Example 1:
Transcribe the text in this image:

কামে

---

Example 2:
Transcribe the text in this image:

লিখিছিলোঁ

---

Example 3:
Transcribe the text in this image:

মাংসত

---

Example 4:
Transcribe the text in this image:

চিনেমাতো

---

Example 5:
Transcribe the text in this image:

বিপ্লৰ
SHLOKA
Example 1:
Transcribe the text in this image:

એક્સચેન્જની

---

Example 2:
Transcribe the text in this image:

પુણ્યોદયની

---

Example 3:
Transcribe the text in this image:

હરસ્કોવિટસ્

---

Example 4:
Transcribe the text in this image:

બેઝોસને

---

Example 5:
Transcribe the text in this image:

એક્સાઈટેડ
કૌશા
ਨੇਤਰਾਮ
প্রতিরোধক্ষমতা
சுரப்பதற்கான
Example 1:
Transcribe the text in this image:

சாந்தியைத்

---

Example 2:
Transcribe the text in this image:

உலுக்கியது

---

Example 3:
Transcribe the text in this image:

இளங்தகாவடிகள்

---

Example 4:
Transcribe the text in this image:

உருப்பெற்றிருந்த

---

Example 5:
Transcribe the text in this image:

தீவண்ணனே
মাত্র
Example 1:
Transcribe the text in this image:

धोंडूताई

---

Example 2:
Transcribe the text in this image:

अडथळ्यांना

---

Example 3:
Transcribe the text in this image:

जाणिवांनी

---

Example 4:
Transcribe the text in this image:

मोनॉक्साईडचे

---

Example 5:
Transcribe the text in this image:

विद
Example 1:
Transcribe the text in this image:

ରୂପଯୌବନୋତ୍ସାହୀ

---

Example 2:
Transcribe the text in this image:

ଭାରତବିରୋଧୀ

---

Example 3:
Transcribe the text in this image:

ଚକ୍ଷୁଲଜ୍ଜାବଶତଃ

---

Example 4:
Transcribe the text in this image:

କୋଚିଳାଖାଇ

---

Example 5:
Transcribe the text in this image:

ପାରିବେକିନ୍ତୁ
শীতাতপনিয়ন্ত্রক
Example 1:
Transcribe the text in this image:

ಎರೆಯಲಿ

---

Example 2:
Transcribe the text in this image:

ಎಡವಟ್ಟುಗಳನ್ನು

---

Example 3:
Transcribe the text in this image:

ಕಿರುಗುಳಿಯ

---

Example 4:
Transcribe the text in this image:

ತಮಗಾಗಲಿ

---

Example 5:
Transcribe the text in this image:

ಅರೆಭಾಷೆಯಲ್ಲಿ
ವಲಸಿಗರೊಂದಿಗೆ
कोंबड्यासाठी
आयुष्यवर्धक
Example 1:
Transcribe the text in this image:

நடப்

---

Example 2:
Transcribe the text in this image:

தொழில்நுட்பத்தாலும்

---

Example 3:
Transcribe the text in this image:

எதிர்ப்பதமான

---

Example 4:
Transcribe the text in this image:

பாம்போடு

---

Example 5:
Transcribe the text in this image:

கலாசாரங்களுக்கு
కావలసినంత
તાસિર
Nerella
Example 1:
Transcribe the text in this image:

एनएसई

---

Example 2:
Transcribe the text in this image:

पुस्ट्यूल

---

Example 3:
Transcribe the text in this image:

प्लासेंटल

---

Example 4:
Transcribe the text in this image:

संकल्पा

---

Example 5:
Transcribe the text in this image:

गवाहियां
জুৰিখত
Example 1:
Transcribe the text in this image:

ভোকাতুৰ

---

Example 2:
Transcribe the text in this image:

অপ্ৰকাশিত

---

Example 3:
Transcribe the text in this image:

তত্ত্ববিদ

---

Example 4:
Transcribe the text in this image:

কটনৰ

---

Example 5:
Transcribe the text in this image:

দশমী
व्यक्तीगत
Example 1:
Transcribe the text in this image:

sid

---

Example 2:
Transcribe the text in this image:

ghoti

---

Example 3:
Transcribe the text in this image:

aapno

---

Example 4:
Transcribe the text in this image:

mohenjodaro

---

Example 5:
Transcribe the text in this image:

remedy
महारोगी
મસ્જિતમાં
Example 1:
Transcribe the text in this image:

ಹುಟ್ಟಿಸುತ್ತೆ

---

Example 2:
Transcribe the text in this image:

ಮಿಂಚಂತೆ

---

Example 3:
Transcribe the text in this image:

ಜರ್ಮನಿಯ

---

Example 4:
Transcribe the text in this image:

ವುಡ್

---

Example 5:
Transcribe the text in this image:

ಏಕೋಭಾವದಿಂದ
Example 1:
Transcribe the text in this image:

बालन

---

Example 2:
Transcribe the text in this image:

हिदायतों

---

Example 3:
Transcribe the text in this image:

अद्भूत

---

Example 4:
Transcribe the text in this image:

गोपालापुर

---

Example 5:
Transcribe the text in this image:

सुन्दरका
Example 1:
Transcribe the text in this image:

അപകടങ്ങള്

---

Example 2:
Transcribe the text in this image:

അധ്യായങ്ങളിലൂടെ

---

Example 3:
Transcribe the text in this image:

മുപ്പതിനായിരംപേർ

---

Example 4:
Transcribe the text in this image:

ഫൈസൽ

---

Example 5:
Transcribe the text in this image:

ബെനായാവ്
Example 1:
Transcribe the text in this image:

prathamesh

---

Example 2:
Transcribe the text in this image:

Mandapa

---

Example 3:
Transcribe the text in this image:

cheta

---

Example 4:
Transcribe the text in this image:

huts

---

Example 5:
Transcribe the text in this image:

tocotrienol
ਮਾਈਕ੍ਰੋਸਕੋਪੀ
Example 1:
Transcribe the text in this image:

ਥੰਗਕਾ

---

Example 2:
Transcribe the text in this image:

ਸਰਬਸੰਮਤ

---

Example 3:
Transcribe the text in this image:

What you need to do: This exercise requires an exact copy of all the records.

Response to the exercise:
Example 1:
Transcribe the text in this image:

কামে

---

Example 2:
Transcribe the text in this image:

লিখিছিলোঁ

---

Example 3:
Transcribe the text in this image:

মাংসত

---

Example 4:
Transcribe the text in this image:

চিনেমাতো

---

Example 5:
Transcribe the text in this image:

বিপ্লৰ
SHLOKA
Example 1:
Transcribe the text in this image:

એક્સચેન્જની

---

Example 2:
Transcribe the text in this image:

પુણ્યોદયની

---

Example 3:
Transcribe the text in this image:

હરસ્કોવિટસ્

---

Example 4:
Transcribe the text in this image:

બેઝોસને

---

Example 5:
Transcribe the text in this image:

એક્સાઈટેડ
કૌશા
ਨੇਤਰਾਮ
প্রতিরোধক্ষমতা
சுரப்பதற்கான
Example 1:
Transcribe the text in this image:

சாந்தியைத்

---

Example 2:
Transcribe the text in this image:

உலுக்கியது

---

Example 3:
Transcribe the text in this image:

இளங்தகாவடிகள்

---

Example 4:
Transcribe the text in this image:

உருப்பெற்றிருந்த

---

Example 5:
Transcribe the text in this image:

தீவண்ணனே
মাত্র
Example 1:
Transcribe the text in this image:

धोंडूताई

---

Example 2:
Transcribe the text in this image:

अडथळ्यांना

---

Example 3:
Transcribe the text in this image:

जाणिवांनी

---

Example 4:
Transcribe the text in this image:

मोनॉक्साईडचे

---

Example 5:
Transcribe the text in this image:

विद
Example 1:
Transcribe the text in this image:

ରୂପଯୌବନୋତ୍ସାହୀ

---

Example 2:
Transcribe the text in this image:

ଭାରତବିରୋଧୀ

---

Example 3:
Transcribe the text in this image:

ଚକ୍ଷୁଲଜ୍ଜାବଶତଃ

---

Example 4:
Transcribe the text in this image:

କୋଚିଳାଖାଇ

---

Example 5:
Transcribe the text in this image:

ପାରିବେକିନ୍ତୁ
শীতাতপনিয়ন্ত্রক
Example 1:
Transcribe the text in this image:

ಎರೆಯಲಿ

---

Example 2:
Transcribe the text in this image:

ಎಡವಟ್ಟುಗಳನ್ನು

---

Example 3:
Transcribe the text in this image:

ಕಿರುಗುಳಿಯ

---

Example 4:
Transcribe the text in this image:

ತಮಗಾಗಲಿ

---

Example 5:
Transcribe the text in this image:

ಅರೆಭಾಷೆಯಲ್ಲಿ
ವಲಸಿಗರೊಂದಿಗೆ
कोंबड्यासाठी
आयुष्यवर्धक
Example 1:
Transcribe the text in this image:

நடப்

---

Example 2:
Transcribe the text in this image:

தொழில்நுட்பத்தாலும்

---

Example 3:
Transcribe the text in this image:

எதிர்ப்பதமான

---

Example 4:
Transcribe the text in this image:

பாம்போடு

---

Example 5:
Transcribe the text in this image:

கலாசாரங்களுக்கு
కావలసినంత
તાસિર
Nerella
Example 1:
Transcribe the text in this image:

एनएसई

---

Example 2:
Transcribe the text in this image:

पुस्ट्यूल

---

Example 3:
Transcribe the text in this image:

प्लासेंटल

---

Example 4:
Transcribe the text in this image:

संकल्पा

---

Example 5:
Transcribe the text in this image:

गवाहियां
জুৰিখত
Example 1:
Transcribe the text in this image:

ভোকাতুৰ

---

Example 2:
Transcribe the text in this image:

অপ্ৰকাশিত

---

Example 3:
Transcribe the text in this image:

তত্ত্ববিদ

---

Example 4:
Transcribe the text in this image:

কটনৰ

---

Example 5:
Transcribe the text in this image:

দশমী
व्यक्तीगत
Example 1:
Transcribe the text in this image:

sid

---

Example 2:
Transcribe the text in this image:

ghoti

---

Example 3:
Transcribe the text in this image:

aapno

---

Example 4:
Transcribe the text in this image:

mohenjodaro

---

Example 5:
Transcribe the text in this image:

remedy
महारोगी
મસ્જિતમાં
Example 1:
Transcribe the text in this image:

ಹುಟ್ಟಿಸುತ್ತೆ

---

Example 2:
Transcribe the text in this image:

ಮಿಂಚಂತೆ

---

Example 3:
Transcribe the text in this image:

ಜರ್ಮನಿಯ

---

Example 4:
Transcribe the text in this image:

ವುಡ್

---

Example 5:
Transcribe the text in this image:

ಏಕೋಭಾವದಿಂದ
Example 1:
Transcribe the text in this image:

बालन

---

Example 2:
Transcribe the text in this image:

हिदायतों

---

Example 3:
Transcribe the text in this image:

अद्भूत

---

Example 4:
Transcribe the text in this image:

गोपालापुर

---

Example 5:
Transcribe the text in this image:

सुन्दरका
Example 1:
Transcribe the text in this image:

അപകടങ്ങള്

---

Example 2:
Transcribe the text in this image:

അധ്യായങ്ങളിലൂടെ

---

Example 3:
Transcribe the text in this image:

മുപ്പതിനായിരംപേർ

---

Example 4:
Transcribe the text in this image:

ഫൈസൽ

---

Example 5:
Transcribe the text in this image:

ബെനായാവ്
Example 1:
Transcribe the text in this image:

prathamesh

---

Example 2:
Transcribe the text in this image:

Mandapa

---

Example 3:
Transcribe the text in this image:

cheta

---

Example 4:
Transcribe the text in this image:

huts

---

Example 5:
Transcribe the text in this image:

tocotrienol
ਮਾਈਕ੍ਰੋਸਕੋਪੀ
Example 1:
Transcribe the text in this image:

ਥੰਗਕਾ

---

Example 2:
Transcribe the text in this image:

ਸਰਬਸੰਮਤ

---

Example 3:
Transcribe the text in this image:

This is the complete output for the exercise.